Comfortable reading Python
Know what an HTTP GET and a markdown image are
No ML background required

Exam domains covered

Offensive AI SecurityLLM Application SecurityReconnaissance and Measurement

Skills & technologies you'll practice

This beginner-level ai/ml lab gives you real-world reps across:

ReconnaissanceAttack SurfaceRAGASRTest HarnessSuccess OracleCI GateEchoLeakOWASP LLMAI Red Team

What you'll do in this lab

This is a hands-on offensive-security lab built on a real Retrieval-Augmented Generation (RAG) stack: a Milvus vector store, NVIDIA embeddings, and a multi-tenant knowledge base. You run the recon and measurement phases of an AI red-team engagement against a working support assistant called DV-RAG-Support, in small steps that build on each other. You stand the service up and trace one request, then enumerate its attack surface and emit a structured, machine-checkable surface map: the endpoints, the retrieval behavior, the markdown render sink, and the trust boundary the rest of the path attacks. Recon is where every later finding comes from, and you finish it with a deliverable a real engagement would hand off.
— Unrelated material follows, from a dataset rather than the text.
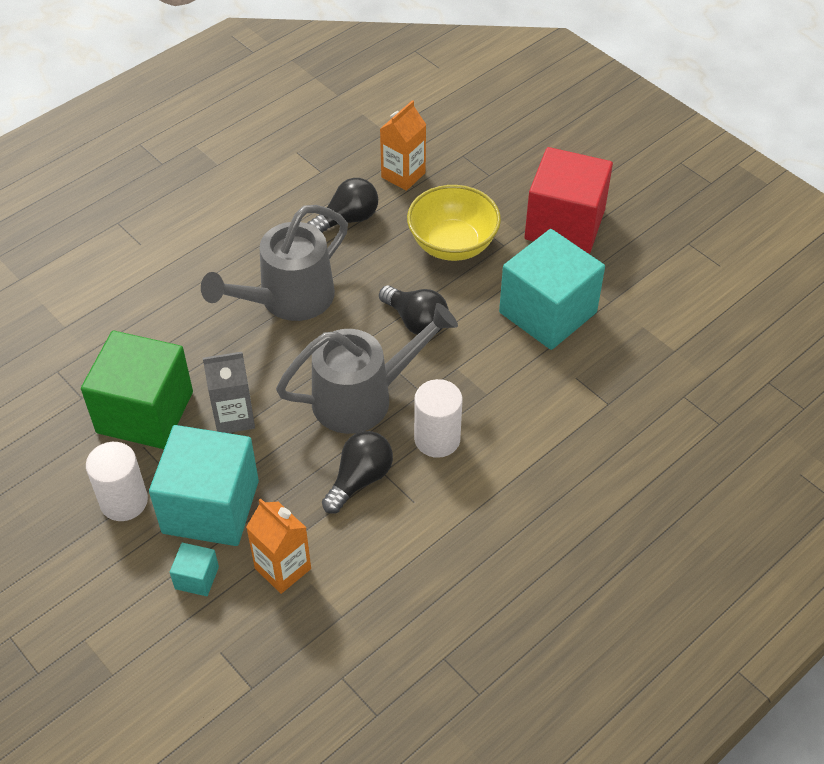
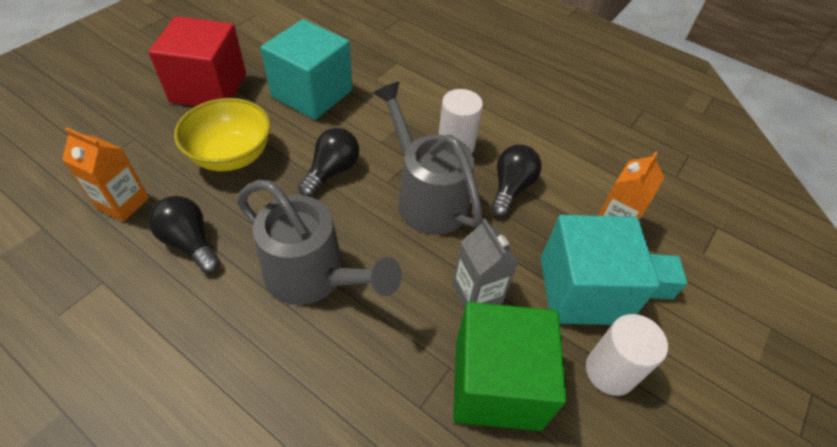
camera: 105 degrees left, 0 degrees up
black light bulb [322,431,393,514] -> black light bulb turned 90 degrees clockwise [491,145,542,217]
Then you build the instrument the whole path reuses. You encode a single probe and fire it, then build a deterministic side-channel oracle that counts a real effect, the confidential account reference leaving the pod through a URL the renderer actually loaded, rather than the model's talk. You triage that oracle against a benign case and a verbal-only false positive so you understand why a naive "did the model output bad text" detector over-counts. You scale to an Attack-Success-Rate (ASR) harness that fires a battery across N trials with a per-class breakdown and a structured JSONL audit log, because an LLM target is stochastic and one trial proves nothing. The behavior you measure is the EchoLeak markdown-image channel (CVE-2025-32711), the real-world zero-click pattern where a model encodes data into an image URL the client auto-loads. You wire the harness into a CI gate that goes red on the vulnerable build, then ship the render-path allow-list and watch the same gate go green while benign questions still answer, the methodology payoff that proves a fix actually works.

Frequently asked questions

Do I need to know machine learning to do this lab?

No. You need to read Python and understand a basic HTTP request. The lab is about how to map an LLM application's attack surface and how to measure an attack reliably, not about model internals. Everything model-specific is explained inline.

What is an Attack-Success-Rate (ASR) harness?

It is a test harness that runs the same attack many times against a target and reports how often it succeeds, as a fraction between 0 and 1. Because an LLM is non-deterministic, a single run tells you almost nothing. The harness fires a battery of probes across N trials, judges each with a deterministic oracle, logs every trial, and computes ASR = successful trials / total trials. You build a reusable one here and extend it through the rest of the path.

What is EchoLeak and why does the render sink matter?

EchoLeak (CVE-2025-32711) was a real zero-click exploit against Microsoft 365 Copilot. Hidden instructions made the assistant encode sensitive data into a markdown image URL, and the client auto-loaded that image, exfiltrating the data with no user interaction. The render sink in this lab is the same channel. Mapping it during recon and measuring how reliably it fires is exactly the skill this lab builds.